When opening Soft Power With Chinese Characteristics, a timely new volume that arrives amid a flood of COVID-19-fueled disinformation, it is important to notice the irony embedded in the title. The phrase “with Chinese characteristics” is used by the Chinese Communist Party (CCP) whenever it borrows a Western idea or practice to utilize for its own purposes. For example, in the early 1980s, when Deng Xiaoping was introducing market forces into China’s dead-in-the-water planned economy, the new system was not described as “capitalism”—that term would have conceded far too much ground to the enemies of socialism.
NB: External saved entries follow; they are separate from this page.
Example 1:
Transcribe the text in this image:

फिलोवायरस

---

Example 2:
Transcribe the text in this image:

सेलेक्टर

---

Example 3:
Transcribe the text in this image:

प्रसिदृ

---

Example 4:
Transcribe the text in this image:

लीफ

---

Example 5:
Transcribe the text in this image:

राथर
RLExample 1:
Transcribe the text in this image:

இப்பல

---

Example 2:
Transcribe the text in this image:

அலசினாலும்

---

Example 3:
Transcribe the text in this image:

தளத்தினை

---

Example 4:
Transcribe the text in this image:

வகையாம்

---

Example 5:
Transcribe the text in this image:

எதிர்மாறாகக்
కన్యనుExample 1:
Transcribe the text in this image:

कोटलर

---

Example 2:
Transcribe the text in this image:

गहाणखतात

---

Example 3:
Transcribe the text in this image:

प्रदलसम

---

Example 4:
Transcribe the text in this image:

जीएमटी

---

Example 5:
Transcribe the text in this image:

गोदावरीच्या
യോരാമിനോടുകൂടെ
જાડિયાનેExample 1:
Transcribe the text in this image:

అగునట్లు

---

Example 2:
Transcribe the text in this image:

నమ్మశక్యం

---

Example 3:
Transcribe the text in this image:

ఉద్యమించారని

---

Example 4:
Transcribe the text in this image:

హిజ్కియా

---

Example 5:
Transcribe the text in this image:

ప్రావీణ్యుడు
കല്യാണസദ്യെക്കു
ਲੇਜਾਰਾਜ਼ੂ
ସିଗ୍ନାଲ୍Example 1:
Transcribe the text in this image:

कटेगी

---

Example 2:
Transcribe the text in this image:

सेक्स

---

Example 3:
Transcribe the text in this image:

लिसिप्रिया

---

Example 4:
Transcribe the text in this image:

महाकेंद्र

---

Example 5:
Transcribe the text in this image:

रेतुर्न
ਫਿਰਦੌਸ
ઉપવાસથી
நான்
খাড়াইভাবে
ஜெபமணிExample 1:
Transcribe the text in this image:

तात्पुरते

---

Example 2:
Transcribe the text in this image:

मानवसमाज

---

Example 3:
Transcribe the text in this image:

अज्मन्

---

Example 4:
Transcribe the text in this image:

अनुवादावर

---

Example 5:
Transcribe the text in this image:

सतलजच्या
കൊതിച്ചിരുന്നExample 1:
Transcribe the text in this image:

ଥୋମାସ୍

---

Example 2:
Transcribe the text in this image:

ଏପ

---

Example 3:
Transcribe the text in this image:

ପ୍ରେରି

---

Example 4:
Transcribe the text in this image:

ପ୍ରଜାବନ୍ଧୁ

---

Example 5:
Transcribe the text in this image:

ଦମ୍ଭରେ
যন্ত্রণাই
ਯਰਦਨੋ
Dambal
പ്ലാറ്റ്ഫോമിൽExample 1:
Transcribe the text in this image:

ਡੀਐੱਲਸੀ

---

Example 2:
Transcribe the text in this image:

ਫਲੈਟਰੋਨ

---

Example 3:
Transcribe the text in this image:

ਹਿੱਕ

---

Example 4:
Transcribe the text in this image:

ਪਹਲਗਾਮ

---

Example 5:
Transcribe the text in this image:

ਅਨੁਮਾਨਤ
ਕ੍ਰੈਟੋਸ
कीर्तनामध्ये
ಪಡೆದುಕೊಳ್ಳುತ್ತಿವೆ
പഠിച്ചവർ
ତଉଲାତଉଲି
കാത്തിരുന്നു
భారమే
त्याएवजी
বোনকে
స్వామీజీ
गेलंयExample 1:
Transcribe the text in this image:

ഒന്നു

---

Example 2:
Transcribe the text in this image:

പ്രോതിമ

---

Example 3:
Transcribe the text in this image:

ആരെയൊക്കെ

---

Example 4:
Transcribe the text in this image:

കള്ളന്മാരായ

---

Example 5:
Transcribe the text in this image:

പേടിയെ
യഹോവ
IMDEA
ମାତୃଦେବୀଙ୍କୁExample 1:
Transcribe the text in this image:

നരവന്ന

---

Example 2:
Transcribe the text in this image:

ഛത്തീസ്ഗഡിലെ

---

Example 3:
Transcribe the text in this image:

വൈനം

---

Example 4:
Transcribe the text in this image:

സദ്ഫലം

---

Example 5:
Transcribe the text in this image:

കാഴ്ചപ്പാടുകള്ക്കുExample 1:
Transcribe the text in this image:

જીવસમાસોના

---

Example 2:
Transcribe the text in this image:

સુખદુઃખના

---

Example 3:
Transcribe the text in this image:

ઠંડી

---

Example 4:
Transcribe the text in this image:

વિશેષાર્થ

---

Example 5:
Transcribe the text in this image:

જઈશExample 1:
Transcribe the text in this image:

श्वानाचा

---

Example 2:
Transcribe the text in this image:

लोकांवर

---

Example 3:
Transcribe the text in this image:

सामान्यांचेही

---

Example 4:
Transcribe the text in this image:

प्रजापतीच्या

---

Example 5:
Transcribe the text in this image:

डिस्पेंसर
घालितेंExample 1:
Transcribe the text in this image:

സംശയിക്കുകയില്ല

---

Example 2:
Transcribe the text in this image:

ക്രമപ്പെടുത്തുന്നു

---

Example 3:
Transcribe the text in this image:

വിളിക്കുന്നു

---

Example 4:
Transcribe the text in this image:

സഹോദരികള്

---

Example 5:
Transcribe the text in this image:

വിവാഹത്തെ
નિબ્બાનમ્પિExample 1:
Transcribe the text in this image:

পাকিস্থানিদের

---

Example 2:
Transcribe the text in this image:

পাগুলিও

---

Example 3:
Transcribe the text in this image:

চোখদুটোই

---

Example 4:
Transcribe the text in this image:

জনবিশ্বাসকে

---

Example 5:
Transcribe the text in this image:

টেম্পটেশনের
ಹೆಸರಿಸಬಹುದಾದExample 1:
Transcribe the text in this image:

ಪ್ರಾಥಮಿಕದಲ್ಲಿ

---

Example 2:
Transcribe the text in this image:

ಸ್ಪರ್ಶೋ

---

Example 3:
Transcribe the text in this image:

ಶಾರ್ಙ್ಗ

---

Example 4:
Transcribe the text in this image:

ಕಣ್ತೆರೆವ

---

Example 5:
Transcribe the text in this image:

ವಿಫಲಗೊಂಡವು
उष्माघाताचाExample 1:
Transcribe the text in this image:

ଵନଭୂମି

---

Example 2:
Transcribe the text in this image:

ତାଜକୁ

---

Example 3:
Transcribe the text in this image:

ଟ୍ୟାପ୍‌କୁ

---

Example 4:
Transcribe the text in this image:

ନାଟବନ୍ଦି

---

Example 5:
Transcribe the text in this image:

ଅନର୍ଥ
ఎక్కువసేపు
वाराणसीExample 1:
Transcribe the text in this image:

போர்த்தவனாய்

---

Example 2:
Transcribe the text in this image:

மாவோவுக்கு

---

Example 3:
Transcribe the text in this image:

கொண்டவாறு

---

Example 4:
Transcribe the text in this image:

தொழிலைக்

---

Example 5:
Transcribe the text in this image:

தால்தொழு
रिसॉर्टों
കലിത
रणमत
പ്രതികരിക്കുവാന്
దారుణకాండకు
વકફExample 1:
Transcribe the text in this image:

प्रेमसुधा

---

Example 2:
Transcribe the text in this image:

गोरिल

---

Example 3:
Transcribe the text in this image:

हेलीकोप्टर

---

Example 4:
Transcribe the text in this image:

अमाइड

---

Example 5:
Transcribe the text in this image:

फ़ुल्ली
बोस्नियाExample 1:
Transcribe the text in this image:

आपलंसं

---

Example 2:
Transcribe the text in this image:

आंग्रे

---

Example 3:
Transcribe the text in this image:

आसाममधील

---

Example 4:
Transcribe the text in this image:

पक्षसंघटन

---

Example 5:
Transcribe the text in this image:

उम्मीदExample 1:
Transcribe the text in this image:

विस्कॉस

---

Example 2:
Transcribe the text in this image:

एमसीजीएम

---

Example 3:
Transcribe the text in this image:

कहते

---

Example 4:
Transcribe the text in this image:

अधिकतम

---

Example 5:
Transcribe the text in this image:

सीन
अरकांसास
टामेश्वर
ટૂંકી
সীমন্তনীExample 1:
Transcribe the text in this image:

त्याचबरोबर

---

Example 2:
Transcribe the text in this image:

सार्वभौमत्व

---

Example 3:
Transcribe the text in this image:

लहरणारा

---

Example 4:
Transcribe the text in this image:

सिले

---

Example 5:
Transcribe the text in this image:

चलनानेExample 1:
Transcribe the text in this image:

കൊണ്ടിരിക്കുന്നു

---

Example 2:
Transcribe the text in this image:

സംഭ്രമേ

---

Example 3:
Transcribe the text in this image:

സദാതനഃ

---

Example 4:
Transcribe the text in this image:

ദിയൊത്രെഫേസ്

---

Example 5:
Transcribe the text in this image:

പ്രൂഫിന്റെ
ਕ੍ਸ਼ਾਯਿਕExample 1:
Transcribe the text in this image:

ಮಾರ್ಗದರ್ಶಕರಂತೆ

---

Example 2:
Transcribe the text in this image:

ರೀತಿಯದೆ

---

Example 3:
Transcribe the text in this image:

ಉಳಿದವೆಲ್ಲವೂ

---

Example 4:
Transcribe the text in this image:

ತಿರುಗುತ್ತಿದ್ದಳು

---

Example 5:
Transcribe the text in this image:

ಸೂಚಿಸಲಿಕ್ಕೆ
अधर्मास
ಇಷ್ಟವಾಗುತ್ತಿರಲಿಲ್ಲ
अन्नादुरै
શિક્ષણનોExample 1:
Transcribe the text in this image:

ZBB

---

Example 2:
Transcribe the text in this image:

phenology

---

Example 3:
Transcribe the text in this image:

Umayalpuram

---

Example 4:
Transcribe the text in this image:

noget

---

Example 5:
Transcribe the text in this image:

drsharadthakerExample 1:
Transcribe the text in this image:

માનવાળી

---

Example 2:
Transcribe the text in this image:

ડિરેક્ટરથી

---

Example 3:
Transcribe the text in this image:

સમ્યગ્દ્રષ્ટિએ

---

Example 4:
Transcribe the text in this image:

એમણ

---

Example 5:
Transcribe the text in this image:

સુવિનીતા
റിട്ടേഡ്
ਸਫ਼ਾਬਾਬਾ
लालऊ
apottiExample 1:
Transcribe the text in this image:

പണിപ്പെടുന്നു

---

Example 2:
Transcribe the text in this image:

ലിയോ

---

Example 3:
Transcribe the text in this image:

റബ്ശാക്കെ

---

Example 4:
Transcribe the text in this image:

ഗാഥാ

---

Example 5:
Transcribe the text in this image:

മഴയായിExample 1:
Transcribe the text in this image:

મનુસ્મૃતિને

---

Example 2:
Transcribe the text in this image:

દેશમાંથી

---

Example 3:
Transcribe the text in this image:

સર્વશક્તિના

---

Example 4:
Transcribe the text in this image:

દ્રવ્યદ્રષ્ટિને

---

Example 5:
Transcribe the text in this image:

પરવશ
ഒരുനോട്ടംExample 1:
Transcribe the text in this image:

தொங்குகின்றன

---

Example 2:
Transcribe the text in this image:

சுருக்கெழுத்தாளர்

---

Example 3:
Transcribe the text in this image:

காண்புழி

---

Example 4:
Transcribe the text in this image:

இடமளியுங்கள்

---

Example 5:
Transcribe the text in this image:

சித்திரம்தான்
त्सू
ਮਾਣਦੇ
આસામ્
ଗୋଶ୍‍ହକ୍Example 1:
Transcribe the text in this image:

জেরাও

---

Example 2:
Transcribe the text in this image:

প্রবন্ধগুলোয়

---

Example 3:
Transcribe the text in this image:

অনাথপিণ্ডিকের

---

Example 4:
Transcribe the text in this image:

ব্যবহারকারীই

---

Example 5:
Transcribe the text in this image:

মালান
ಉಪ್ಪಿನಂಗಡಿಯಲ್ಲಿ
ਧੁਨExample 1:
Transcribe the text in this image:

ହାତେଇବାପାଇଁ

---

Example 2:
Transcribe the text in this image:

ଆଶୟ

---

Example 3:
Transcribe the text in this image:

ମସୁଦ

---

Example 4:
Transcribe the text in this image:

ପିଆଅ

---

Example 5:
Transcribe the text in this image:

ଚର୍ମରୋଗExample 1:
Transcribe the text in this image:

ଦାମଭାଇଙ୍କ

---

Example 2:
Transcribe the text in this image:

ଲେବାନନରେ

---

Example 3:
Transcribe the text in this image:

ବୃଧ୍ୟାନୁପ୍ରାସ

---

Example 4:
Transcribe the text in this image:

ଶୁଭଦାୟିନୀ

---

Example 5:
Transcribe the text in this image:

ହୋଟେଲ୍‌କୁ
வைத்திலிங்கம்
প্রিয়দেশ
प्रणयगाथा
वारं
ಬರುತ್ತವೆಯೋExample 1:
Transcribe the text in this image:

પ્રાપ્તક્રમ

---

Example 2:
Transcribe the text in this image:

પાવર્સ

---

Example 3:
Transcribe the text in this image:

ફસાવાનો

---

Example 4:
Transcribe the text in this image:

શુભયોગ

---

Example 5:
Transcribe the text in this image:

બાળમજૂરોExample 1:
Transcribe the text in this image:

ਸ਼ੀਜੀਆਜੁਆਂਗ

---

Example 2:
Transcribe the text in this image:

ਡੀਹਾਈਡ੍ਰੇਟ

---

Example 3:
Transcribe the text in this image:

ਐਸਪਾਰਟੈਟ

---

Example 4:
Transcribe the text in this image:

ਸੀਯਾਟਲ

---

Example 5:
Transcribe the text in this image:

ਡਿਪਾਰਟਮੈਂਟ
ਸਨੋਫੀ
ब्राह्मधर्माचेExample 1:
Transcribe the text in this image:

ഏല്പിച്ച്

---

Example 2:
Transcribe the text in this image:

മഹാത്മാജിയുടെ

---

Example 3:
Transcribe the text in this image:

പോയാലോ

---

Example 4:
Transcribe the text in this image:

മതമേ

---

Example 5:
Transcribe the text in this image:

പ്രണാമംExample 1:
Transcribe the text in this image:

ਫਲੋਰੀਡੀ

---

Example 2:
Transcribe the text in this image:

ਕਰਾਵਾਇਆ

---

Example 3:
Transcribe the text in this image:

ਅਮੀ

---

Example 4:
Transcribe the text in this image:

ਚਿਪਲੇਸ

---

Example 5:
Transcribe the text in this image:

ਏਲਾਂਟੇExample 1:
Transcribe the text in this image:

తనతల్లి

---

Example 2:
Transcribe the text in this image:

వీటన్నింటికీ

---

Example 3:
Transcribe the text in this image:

Rather it was dubbed “socialism with Chinese characteristics.”
This touch of Newspeak did not bother Deng’s free-market champions in the West; they knew what Deng meant, and many a capitalist smiled knowingly at his motto: “It doesn’t matter if a cat is black or white; if it catches mice, it’s a good cat.” But the phrase “with Chinese characteristics” is no longer so benign. For Deng, it was a way to camouflage the fact that he was moving the Chinese economy in the direction of capitalism. For today’s Communist rulers, by contrast, it is a way to camouflage policies that are profoundly anti-democratic.
As explained by media scholar Zhan Zhang, one of 20 academic contributors to this volume, the Chinese meanings of “Western political language” (words like “democracy,” “freedom,” “equality,” “justice,” and the “rule of law”) “differ significantly from the meanings as understood in the West.” For example, “the basic European respect for individual rights and freedom is not on the individual level in the Chinese value system, but instead on the social level. This means that freedom is not about one’s individual freedom, but is rather a collective freedom for the group and society.”